With 23 service vessels and over 60 divers, the new enlarged grouping becomes the second biggest aquaculture support organisation in Norway, and the country’s largest diving operation.


Norway’s growing aquaculture industry sees Saab Seaeye robotic vehicles taking on an extended role. (Photo by Tom Lysø.)

Ola Krylstad, managing director of KB Dykk, said he chose his Falcons, the world’s top selling robotic vehicle in its class, because, “We heard very good things about the Falcon”.

He particularly likes that it is easy to maintain, and with no thruster shaft seals to service or inspect it is ideal for aquaculture operations.

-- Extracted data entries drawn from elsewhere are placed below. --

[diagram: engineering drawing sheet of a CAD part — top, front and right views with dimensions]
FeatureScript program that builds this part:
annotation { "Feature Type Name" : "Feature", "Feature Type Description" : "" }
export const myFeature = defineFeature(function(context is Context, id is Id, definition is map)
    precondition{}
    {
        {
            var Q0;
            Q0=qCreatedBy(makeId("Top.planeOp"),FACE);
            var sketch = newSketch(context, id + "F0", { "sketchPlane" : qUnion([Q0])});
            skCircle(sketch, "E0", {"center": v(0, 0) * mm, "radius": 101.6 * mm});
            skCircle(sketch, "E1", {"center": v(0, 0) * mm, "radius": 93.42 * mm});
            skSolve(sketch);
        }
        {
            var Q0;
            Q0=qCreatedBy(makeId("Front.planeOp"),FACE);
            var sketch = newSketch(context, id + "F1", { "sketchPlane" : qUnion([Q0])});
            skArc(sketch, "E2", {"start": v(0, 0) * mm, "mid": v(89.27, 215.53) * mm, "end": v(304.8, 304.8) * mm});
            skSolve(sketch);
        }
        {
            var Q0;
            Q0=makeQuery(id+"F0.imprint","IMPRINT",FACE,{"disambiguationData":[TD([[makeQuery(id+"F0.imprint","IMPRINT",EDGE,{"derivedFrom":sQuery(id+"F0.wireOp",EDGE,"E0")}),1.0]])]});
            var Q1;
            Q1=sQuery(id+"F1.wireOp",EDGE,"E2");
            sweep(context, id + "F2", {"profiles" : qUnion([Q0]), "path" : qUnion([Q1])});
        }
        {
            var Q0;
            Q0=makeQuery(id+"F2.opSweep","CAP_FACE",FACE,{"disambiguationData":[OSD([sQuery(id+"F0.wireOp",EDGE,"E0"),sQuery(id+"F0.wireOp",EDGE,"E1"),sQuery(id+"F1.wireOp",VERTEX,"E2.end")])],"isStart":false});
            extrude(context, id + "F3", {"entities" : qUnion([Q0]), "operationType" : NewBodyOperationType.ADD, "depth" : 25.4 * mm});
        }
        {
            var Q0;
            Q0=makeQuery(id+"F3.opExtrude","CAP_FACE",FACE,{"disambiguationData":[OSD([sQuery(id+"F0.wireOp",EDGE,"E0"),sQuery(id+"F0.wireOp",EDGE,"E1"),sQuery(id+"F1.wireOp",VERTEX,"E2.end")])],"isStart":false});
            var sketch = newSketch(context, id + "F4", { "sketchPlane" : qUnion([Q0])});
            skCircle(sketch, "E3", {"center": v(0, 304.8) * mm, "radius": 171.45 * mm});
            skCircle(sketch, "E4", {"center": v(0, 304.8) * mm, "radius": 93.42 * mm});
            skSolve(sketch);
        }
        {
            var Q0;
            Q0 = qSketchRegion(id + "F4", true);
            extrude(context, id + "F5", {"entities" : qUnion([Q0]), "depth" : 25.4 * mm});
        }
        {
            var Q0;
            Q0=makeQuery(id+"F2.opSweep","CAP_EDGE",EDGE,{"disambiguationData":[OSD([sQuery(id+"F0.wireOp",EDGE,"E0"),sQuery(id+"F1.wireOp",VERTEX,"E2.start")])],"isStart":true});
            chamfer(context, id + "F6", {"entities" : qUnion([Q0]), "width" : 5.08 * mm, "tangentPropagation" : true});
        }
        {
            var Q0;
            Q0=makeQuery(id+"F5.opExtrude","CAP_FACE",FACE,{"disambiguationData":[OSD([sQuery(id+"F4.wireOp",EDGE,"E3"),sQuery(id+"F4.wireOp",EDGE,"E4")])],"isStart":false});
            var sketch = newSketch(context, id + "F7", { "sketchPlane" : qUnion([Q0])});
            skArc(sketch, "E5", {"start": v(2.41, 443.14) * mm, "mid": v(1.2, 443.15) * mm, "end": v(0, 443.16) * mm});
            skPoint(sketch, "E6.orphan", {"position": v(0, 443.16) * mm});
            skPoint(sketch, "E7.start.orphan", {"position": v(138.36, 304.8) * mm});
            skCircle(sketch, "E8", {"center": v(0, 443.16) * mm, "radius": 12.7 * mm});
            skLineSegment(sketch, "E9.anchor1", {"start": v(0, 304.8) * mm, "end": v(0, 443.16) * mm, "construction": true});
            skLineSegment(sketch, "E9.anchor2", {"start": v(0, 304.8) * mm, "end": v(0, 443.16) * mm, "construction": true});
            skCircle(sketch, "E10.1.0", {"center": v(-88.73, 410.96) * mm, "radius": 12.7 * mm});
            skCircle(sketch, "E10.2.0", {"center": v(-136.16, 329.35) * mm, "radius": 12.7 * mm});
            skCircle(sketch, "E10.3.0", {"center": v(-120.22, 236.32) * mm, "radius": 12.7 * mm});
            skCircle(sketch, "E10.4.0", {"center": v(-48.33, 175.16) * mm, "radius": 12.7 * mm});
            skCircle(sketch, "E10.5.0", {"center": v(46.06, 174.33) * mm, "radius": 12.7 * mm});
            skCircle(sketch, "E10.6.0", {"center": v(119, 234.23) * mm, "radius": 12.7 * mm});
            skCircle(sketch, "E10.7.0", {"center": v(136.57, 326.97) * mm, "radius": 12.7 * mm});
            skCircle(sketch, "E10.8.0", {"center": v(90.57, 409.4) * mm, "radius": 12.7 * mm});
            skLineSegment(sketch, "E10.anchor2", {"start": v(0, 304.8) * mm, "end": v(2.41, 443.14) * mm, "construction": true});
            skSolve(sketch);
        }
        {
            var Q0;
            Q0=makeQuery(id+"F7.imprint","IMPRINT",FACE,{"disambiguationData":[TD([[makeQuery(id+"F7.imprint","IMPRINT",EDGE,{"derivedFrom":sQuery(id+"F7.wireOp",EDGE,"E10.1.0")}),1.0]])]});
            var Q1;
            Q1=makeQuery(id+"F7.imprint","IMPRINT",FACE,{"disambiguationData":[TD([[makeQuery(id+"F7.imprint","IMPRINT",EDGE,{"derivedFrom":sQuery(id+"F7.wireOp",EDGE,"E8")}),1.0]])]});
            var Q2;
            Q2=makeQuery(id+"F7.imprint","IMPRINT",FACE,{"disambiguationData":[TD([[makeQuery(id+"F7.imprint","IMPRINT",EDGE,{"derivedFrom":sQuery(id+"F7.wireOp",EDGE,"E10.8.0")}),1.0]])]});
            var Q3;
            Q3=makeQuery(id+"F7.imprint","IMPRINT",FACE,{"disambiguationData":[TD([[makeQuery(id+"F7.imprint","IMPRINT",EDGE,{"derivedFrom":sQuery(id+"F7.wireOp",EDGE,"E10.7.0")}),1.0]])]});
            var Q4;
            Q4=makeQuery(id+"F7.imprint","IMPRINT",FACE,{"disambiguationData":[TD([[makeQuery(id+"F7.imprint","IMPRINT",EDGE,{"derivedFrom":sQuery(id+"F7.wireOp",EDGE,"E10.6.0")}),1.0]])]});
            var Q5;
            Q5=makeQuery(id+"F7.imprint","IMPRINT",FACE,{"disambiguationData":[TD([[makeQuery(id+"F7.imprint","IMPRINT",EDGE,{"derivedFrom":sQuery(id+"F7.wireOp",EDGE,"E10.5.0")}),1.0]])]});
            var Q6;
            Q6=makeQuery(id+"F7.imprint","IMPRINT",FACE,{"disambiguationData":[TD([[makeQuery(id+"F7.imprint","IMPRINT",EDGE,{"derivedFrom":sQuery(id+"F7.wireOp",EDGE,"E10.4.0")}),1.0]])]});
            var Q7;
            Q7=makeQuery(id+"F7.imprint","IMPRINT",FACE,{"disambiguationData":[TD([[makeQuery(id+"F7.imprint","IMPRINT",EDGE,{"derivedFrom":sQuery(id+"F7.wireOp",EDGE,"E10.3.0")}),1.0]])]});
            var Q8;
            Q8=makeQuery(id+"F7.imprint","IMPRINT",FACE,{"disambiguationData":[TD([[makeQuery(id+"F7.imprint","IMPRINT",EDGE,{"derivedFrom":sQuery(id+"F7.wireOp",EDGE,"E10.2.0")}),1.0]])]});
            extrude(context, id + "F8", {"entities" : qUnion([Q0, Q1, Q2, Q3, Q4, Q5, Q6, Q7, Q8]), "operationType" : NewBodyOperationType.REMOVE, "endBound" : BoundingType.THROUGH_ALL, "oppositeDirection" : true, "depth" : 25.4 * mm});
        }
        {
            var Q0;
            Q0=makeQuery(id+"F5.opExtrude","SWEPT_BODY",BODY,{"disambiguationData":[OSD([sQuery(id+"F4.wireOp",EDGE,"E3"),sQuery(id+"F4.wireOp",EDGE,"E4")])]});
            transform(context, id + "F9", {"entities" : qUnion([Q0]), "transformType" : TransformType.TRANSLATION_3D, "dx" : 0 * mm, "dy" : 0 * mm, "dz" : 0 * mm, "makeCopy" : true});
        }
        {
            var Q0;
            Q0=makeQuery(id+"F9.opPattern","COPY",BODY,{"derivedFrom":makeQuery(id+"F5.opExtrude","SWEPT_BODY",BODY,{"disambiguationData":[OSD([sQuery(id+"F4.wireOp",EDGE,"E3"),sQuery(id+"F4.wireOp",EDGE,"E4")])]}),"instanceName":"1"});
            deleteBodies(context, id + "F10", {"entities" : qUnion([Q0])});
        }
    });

He also welcomes the added diver safety and efficiency the Falcon brings to diving operations.

It can reduce dive time and improve safety by pinpointing and examining locations of interest before the diver goes down, then during the diving operation, keep a watchful eye – and save more dive time by transporting tools and parts back and forth. 



Falcon, the world-leading robotic system of its class, can be fitted with various tooling skids ready to undertake a wide range of tasks.

Importantly, the Falcon can go places too hazardous for divers, where the depth of water and strength of current are too dangerous for them to operate.

Along with diver support, Ola Krylstad explains that his 300m and 1000m depth rated Falcons undertake a range of tasks including inspecting nets, moorings and floats.

Having operated in the aquaculture sector for 12 years, the Falcon is renowned for its reliability and an intelligent control system that makes ‘plug and play’ configuration easy for undertaking a wide range of tasks.

This intelligent control, matched with its five powerful thrusters, brings precise manoeuvrability along with an ability to hold steady in turbulent waters and strong currents whilst undertaking delicate or robust tasks around nets and moorings.